## Work instructions
(a) Using the Supreme Court news roundup, decide whether each statement agrees with it: (i) In Florida v. Jardines, the Court will address police use of a drug-sniffing dog at a home's front door; (ii) twenty-six states filed merits briefs defending the individual mandate; (iii) Orin Kerr judged the U.S. brief weaker than the ones DOJ filed in the early mandate cases. For each, answer yes or no and quote the words of the roundup that decide it.
(b) The Supreme Court news roundup lists outlets that covered the Jardines grant and outlets that covered the health care filings. Name every outlet that appears in both lists.
(c) Extend the Supreme Court news roundup, picking up after its final sentence.

## Supplied passage

After its Conference last Friday, the Court announced two new cert. grants, both of which Lyle covered for this blog.  In Salazar v. Ramah Navajo Chapter, the Court will consider whether the federal government must repay Indian tribes all of what they actually spend when they run a federal program in place of a government agency.  And in Florida v. Jardines, the Court will have an opportunity to clarify when police may use a drug-sniffing dog at the front door of a house.  The grant in Jardines drew coverage from Bloomberg News, the Los Angeles Times, the Washington Post, the Christian Science Monitor, BBC, Wired, the Hawaii News Daily, the Huffington Post, the Wall Street Journal Law Blog, and the Associated Press, Reuters; Kent Scheidegger of Crime & Consequences weighs in on the merits (as did Orin Kerr of the Volokh Conspiracy back in late December).

As Lyle reports, Friday was an exciting day at the Court for another reason:  the federal government filed its opening merits brief in the health care litigation, defending the individual mandate, while twenty-six states and a business trade group filed their merits briefs arguing that the mandate cannot be severed from the rest of the Affordable Care Act.  Bloomberg News, the Washington Post, CNN, the National Journal, the Washington Times, ABC News, ACS Blog, the Huffington Post, the Associated Press, Reuters, the Constitutional Law Prof Blog, and Politico provide coverage of the filings.

Analysis of the health care briefs and the broader significance of the litigation quickly followed the filings.  At the Volokh Conspiracy, Orin Kerr opines that the U.S. brief “strikes me as significantly better than the briefs that DOJ was filing in the early mandate cases,” while the Wall Street Journal Law Blog notes that the U.S. brief “probably ranks in the top 10 [most important] of the last half century.”  Andrew Cohen of the Atlantic provides “5 quick takes” on the federal government’s brief.  At CATO@Liberty, Ilya Shapiro reports on an amicus brief filed by the CATO Institute, which contends that the mandate cannot be severed from Titles I and II of the Affordable Care Act.  At the Huffington Post, Al Sharpton argues that the Court’s health care and immigration cases will define “whether we are a cohesive country of laws or whether we are a divided states that would like to make up our own rules as we go along,” while Miles J. Zaremski argues that “health care as a right … in a kind of human rights or moralistic way” constitutes “the foundation from which any Supreme Court analysis should begin.”  The Kaiser Health News Blog and The Hill report on comments by administration officials on the federal government’s filing.

## Extracted records
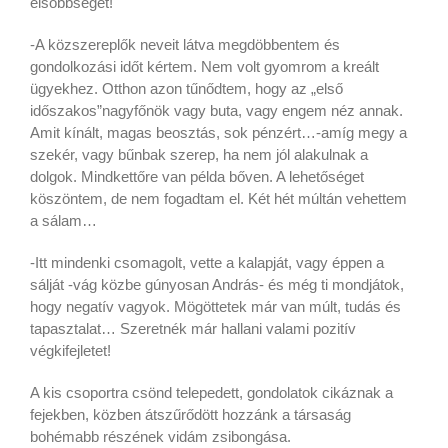
elsőbbséget!
-A közszereplők neveit látva megdöbbentem és
gondolkozási időt kértem. Nem volt gyomrom a kreált
ügyekhez. Otthon azon tűnődtem, hogy az „első
időszakos”nagyfőnök vagy buta, vagy engem néz annak.
Amit kínált, magas beosztás, sok pénzért…-amíg megy a
szekér, vagy bűnbak szerep, ha nem jól alakulnak a
dolgok. Mindkettőre van példa bőven. A lehetőséget
köszöntem, de nem fogadtam el. Két hét múltán vehettem
a sálam…
-Itt mindenki csomagolt, vette a kalapját, vagy éppen a
sálját -vág közbe gúnyosan András- és még ti mondjátok,
hogy negatív vagyok. Mögöttetek már van múlt, tudás és
tapasztalat… Szeretnék már hallani valami pozitív
végkifejletet!
A kis csoportra csönd telepedett, gondolatok cikáznak a
fejekben, közben átszűrődött hozzánk a társaság
bohémabb részének vidám zsibongása.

## Responses in order
(a)
(i) Yes: "the Court will have an opportunity to clarify when police may use a drug-sniffing dog at the front door of a house"
(ii) No: "twenty-six states and a business trade group filed their merits briefs arguing that the mandate cannot be severed from the rest of the Affordable Care Act"
(iii) No: "strikes me as significantly better than the briefs that DOJ was filing in the early mandate cases"

(b) Bloomberg News, the Washington Post, the Huffington Post, the Associated Press, Reuters

(c)
This afternoon, the Court will hear seventy minutes of oral argument in the Texas redistricting case, Perry v. Perez (which we discussed last week in the Community).  Lyle recently previewed the case, noting that it has “developed potentially historic proportions” because of its implication for the Voting Rights Act of 1965.  Other coverage of the cases comes from Greg Stohr of Bloomberg Businessweek, Ariane de Vogue of ABC News, Reuters, Mark Sherman of the Associated Press, Gary Martin of the San Antonio Express-News, Aman Batheja of the Fort Worth Star-Telegram, Enrique Rangel of the Lubbock Avalanche-Journal, Warren Richey of the Christian Science Monitor, Michael Kirkland of UPI, and Tim Eaton of the Austin American-Statesman also provide coverage.  And at the Washington Post, Robert Barnes previews the arguments, which he characterizes as “only the first of the cases that will call upon the court to get involved in partisan electoral fights or revisit campaign finance decisions.”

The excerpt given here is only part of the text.